Document segment:
════════════════

- Church: Catholic Church
- In office: 1 July 1989 – 8 October 2002
- Predecessor: Michele Cecchini
- Successor: Giorgio Zur
- Other post: Titular Archbishop of Tiburnia (1978-2006)
- Previous posts: Permanent Observer to United Nations Office and Specialized Agencies in Vienna (1990-1994) Apostolic Pro-Nuncio to Gabon, Cameroon & Equatorial Guinea (1981-1989) Apostolic Nuncio to Burundi (1978-1981)

Orders
- Ordination: 12 April 1952
- Consecration: 26 November 1978 by Franz König

Personal details
- Born: 24 April 1927 Altamura, Province of Bari, Kingdom of Italy
- Died: 5 March 2006 (aged 78) Rome, Italy

= Donato Squicciarini =

Italian Catholic archbishop

Donato Squicciarini (24 April 1927 – 5 March 2006) was an Italian Catholic archbishop who acted as Nuncio to Austria from 1989 to 2002.

Squicciarini was born in Altamura, Apulia, Kingdom of Italy, on 24 April 1927 under the Fascist regime of Benito Mussolini. He was ordained priest 12 April 1952, and ordained bishop and titular Archbishop of Tiburnia 26 Nov 1978. He was Apostolic Pro-Nuncio to Gabon, Cameroun, and Equatorial Guinea from 1981 till 1989, and Apostolic Nuncio to Austria from 1 July 1989 until retirement on 8 October 2002.

He was involved in a controversy about an Order of Pius IX conferred on Kurt Waldheim. Donato Squicciarini received the Austrian Decoration of Honor in 2000. He died in Rome on 5 March 2006. Squicciarini's funeral was held at St. Peter's Basilica in Vatican City on 7 March 2006. The Funeral Mass was presided over by Cardinal Angelo Sodano, then the Vatican Secretary of State, who delivered the homily.

════════════════

(Stored data)
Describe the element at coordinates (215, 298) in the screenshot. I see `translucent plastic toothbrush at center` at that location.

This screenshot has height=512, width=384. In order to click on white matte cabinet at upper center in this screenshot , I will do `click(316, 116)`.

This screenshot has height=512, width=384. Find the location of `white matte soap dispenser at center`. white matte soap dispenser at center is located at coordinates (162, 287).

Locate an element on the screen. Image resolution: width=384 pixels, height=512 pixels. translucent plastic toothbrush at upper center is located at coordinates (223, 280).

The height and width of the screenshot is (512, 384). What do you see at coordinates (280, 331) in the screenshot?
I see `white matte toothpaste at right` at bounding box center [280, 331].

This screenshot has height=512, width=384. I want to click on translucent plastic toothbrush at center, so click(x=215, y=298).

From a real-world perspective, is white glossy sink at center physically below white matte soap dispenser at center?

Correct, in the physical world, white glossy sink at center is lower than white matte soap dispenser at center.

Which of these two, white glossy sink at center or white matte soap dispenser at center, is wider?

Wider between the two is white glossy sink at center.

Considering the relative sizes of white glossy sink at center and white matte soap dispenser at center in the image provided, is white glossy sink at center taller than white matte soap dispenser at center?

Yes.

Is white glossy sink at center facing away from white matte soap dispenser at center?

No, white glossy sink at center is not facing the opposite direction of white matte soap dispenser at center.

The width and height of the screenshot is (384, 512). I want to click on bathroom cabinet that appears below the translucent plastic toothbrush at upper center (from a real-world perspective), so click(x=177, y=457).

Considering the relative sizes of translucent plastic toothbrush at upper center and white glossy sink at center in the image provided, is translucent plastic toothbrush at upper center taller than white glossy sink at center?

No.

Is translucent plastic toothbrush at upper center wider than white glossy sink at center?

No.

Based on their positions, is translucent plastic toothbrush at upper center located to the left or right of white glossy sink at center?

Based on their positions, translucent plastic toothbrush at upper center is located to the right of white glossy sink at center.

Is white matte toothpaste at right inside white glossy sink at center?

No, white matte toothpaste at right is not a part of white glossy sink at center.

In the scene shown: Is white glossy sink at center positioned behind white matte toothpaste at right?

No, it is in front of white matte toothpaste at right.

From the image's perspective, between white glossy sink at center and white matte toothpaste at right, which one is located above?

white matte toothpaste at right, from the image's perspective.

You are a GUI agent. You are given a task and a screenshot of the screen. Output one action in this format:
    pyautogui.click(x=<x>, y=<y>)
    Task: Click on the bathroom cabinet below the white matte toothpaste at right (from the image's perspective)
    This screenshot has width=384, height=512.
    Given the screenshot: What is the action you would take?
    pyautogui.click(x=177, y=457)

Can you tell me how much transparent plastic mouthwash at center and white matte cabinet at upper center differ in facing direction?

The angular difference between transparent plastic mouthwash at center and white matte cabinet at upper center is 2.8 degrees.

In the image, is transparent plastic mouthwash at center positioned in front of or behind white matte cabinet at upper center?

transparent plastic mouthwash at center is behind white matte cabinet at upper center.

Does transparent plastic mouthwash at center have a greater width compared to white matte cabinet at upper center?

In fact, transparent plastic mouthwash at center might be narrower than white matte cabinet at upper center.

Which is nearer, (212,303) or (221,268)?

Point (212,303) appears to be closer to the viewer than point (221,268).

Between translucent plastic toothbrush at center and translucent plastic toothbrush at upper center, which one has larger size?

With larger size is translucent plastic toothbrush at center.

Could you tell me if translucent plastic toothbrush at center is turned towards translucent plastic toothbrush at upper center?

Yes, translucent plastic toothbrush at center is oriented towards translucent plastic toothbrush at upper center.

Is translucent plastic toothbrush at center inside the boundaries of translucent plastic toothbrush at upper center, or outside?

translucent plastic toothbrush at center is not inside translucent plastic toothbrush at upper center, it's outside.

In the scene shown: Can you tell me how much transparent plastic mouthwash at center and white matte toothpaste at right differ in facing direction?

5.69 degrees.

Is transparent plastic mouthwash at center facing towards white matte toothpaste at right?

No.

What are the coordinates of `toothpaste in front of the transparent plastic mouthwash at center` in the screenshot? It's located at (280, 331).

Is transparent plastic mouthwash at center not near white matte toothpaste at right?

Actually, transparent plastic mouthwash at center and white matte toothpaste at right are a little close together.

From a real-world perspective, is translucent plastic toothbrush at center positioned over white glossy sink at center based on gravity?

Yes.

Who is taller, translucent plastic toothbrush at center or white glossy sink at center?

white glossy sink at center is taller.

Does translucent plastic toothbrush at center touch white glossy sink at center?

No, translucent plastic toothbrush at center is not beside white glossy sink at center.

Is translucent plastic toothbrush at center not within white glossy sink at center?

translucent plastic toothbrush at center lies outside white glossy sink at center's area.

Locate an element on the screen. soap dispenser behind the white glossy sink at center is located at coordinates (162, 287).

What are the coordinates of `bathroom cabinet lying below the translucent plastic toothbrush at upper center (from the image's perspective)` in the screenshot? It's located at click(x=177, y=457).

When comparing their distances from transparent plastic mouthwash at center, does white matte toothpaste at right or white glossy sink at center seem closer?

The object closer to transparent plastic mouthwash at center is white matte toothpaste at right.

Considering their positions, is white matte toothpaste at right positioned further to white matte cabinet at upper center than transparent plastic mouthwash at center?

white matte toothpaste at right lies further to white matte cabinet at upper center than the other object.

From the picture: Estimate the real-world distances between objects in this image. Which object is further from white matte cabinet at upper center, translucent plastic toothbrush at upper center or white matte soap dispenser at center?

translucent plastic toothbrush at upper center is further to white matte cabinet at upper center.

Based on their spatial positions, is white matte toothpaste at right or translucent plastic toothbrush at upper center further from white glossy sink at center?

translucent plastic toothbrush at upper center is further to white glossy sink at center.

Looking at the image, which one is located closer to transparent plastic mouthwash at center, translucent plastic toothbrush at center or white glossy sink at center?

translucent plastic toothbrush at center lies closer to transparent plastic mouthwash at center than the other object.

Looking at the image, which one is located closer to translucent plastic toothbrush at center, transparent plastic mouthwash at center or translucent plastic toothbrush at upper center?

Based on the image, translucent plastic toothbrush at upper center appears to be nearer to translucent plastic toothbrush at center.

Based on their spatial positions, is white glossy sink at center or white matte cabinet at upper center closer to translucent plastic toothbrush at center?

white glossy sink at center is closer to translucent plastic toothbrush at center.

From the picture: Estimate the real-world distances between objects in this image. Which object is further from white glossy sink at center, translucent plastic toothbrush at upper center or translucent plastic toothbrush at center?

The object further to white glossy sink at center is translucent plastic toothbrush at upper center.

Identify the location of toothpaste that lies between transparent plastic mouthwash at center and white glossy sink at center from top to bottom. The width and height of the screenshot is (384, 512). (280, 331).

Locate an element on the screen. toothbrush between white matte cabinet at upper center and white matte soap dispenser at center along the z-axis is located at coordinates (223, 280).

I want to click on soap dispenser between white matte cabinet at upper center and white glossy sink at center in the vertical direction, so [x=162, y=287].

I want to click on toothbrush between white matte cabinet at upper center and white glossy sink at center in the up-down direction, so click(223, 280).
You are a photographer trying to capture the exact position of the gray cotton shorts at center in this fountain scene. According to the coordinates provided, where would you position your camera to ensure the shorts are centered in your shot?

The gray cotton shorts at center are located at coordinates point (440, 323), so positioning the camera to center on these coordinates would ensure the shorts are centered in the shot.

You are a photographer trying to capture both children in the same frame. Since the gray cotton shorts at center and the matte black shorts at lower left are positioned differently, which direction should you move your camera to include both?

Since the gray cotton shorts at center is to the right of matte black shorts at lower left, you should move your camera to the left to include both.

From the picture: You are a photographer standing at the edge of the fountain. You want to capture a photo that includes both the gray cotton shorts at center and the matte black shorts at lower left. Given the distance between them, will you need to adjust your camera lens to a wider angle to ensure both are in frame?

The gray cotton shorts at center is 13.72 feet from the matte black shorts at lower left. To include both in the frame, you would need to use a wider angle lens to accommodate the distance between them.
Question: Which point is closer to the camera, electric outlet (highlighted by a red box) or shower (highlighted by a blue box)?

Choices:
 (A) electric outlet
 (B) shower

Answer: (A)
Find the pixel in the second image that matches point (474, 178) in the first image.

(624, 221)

════════════════

Exercise instructions:
**1)** Please repeat the Donato Squicciarini biography from "Squicciarini was born" to "8 October 2002.".
**2)** According to the Donato Squicciarini biography, who presided over his Funeral Mass?
The records are separate from the Donato Squicciarini biography.

Answers for the exercise:
**1)**
Squicciarini was born in Altamura, Apulia, Kingdom of Italy, on 24 April 1927 under the Fascist regime of Benito Mussolini. He was ordained priest 12 April 1952, and ordained bishop and titular Archbishop of Tiburnia 26 Nov 1978. He was Apostolic Pro-Nuncio to Gabon, Cameroun, and Equatorial Guinea from 1981 till 1989, and Apostolic Nuncio to Austria from 1 July 1989 until retirement on 8 October 2002.

**2)** Cardinal Angelo Sodano, then the Vatican Secretary of State.